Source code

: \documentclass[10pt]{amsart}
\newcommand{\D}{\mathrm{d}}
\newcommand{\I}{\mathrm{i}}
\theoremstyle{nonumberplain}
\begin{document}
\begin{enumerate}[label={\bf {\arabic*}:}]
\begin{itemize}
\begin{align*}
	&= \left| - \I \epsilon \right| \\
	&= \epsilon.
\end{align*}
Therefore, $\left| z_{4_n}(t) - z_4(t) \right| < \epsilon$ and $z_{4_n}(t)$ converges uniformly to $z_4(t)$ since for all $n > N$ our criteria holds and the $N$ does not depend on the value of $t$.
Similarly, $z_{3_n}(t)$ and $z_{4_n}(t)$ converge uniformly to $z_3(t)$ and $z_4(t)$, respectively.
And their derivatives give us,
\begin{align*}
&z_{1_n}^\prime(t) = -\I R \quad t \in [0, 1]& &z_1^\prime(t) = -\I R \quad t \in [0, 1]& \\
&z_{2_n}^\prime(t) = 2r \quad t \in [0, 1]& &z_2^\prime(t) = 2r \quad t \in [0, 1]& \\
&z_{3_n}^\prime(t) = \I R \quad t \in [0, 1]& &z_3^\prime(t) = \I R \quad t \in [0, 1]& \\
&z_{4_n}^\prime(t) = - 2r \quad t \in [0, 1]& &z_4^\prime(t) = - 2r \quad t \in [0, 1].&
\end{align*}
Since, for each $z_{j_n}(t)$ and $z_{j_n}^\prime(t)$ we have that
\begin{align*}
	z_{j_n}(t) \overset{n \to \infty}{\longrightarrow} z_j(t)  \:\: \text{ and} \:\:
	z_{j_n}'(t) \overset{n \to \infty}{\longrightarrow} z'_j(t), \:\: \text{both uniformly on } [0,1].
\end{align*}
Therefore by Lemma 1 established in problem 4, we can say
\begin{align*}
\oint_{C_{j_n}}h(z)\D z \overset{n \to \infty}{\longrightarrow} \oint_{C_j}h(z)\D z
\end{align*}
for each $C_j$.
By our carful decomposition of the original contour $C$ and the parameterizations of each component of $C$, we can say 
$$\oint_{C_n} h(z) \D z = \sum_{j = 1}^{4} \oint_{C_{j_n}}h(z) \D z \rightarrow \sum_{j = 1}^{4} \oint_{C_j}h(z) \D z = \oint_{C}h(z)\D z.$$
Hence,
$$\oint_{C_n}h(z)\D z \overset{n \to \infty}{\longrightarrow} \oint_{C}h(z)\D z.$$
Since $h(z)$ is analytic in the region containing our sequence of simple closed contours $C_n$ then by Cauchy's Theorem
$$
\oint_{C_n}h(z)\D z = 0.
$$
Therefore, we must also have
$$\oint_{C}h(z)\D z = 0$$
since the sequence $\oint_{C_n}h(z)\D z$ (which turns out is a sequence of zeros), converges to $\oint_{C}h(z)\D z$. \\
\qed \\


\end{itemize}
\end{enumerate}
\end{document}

☆ ☆ ☆ ☆

Instruction :: Your reply must be a single number: the count of lines in the listing that hold "newcommand".

Result of the exercise :: 2